Zimbardo Stanford Prison experiment

Cards (11)

  • Social roles
    Behaviours expected by an individual who occupies a given social position or status
  • Procedure of the Stanford Prison Experiment
    1. Advertised for students to take part and selected the 24 most emotionally stable who were randomly assigned to the role of either prisoner or guard
    2. Prisoners were unexpectedly arrested at home by local police and were blindfolded, strip-searched, deloused, given a uniform and a number on arrival to the prison
    3. The prisoners were given 16 rules they had to follow
    4. Guards were given uniforms, wooden clubs, handcuffs, keys and wore reflective sunglasses to prevent eye contact and told they had complete power over prisoners
    5. Guards referred to prisoners by their numbers
    6. Zimbardo took on the role of Prison Superintendent
    7. The study was planned to last for two weeks
  • Strengths of the Stanford Prison Experiment
    • The study has real life applications (e.g. Abu Ghraib prison)
    • Study had a high degree of control
  • Weaknesses of the Stanford Prison Experiment
    • Reicher and Haslam (2006) replicated the study and found contradictory results
    • The study is considered unethical (participants were not protected from emotional and physical harm, and did not have the right to withdraw)
  • Aim – to test whether ordinary people would conform to the social roles of prison guard and prisoner in a mock prison as part of the Stanford Prison experiment.
  • Findings:
    • Guards grew increasingly abusive towards the prisoners; waking them in the night and forcing them to clean toilets with their bare hands.

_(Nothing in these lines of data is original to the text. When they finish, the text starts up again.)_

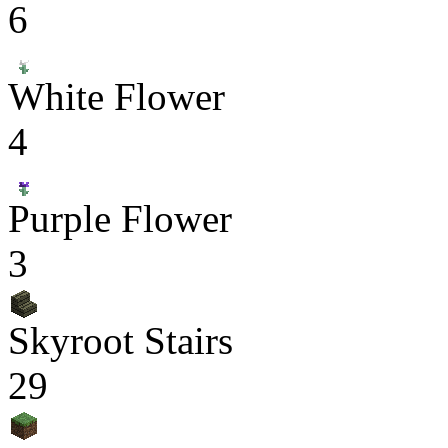
6
White Flower
4
Purple Flower
3
Skyroot Stairs
29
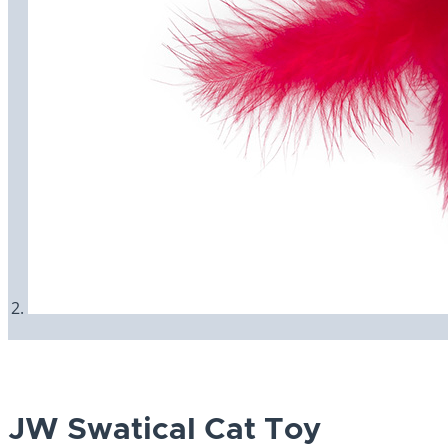
JW Swatical Cat Toy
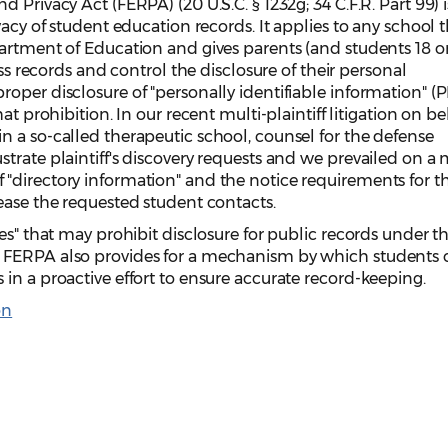
 Privacy Act (FERPA) (20 U.S.C. § 1232g; 34 C.F.R. Part 99) i
vacy of student education records. It applies to any school 
artment of Education and gives parents (and students 18 or
ess records and control the disclosure of their personal
oper disclosure of "personally identifiable information" (PI
at prohibition. In our recent multi-plaintiff litigation on be
 a so-called therapeutic school, counsel for the defense
trate plaintiff's discovery requests and we prevailed on a
"directory information" and the notice requirements for t
ease the requested student contacts.
es" that may prohibit disclosure for public records under t
 FERPA also provides for a mechanism by which students 
in a proactive effort to ensure accurate record-keeping.
on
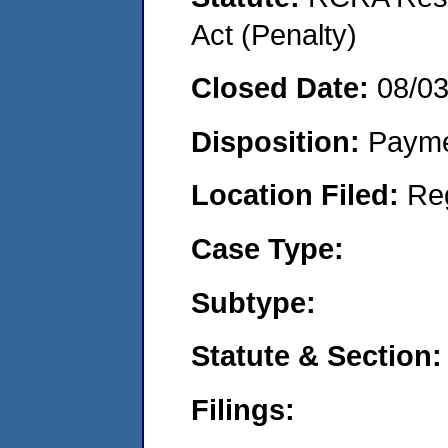
Act (Penalty)
Closed Date:
08/0
Disposition:
Payme
Location Filed:
Re
Case Type:
Subtype:
Statute & Section:
Filings:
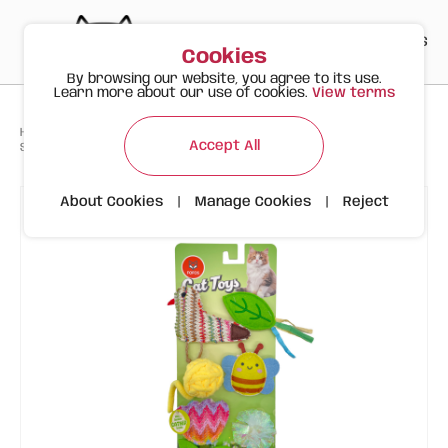
PT
EN
ES
0
Cookies
By browsing our website, you agree to its use.
Learn more about our use of cookies.
View terms
>
>
>
Happy Meow
Products
Toys
Accept All
Spring Cat Toys – 6-Pack with Fun Colours and Shapes
About Cookies
|
Manage Cookies
|
Reject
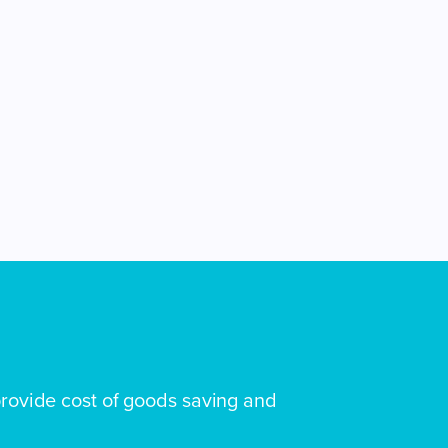
rovide cost of goods saving and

    • Five prisoners were allowed to leave the study early due to extreme reactions
    • Study was terminated after 6 days
    • Both the guards and prisoners conformed to their social roles
    • All participants appeared to lose their sense of personal identity, identifying instead with the social role they were given.
  • Conclusion:
    Social roles have a strong influence over behaviour.
  • a strength is that The study has real life applications. For example, the Abu Ghraib prison in Iraq 2003 & 2004 where US soldiers abused and tortured Iraqi prisoners. The prison had the same findings as Zimbardo due to the soldiers having a lack of training, lack of accountability and boredom.
  • a strength is the Study had a high degree of control. Zimbardo had control over who was selected. This is positive as the study has high internal validity.
  • a weakness is Reicher & Haslam replicated the Stanford Prison Experiment & their findings contradict Zimbardo's. participants did not conform to their social roles automatically. guards did not identify with their status & refused to impose their authority; prisoners identified as a group to challenge guards’ authority which resulted in a shift of power & a collapse of the prison system. These results suggest that conformity to social roles may not be as automatic as originally implied but may be down to the shared social identity of a specific group.
  • a weakness is The study is considered unethical. The participants acting as prisoners were not protected from emotional and physical harm to the point participants were distressed and having emotional breakdowns and the experiment was forced to be terminated early on day 6. Participants also did not have the right to withdraw in this study. This is a weakness because it violates the BPS code of ethics.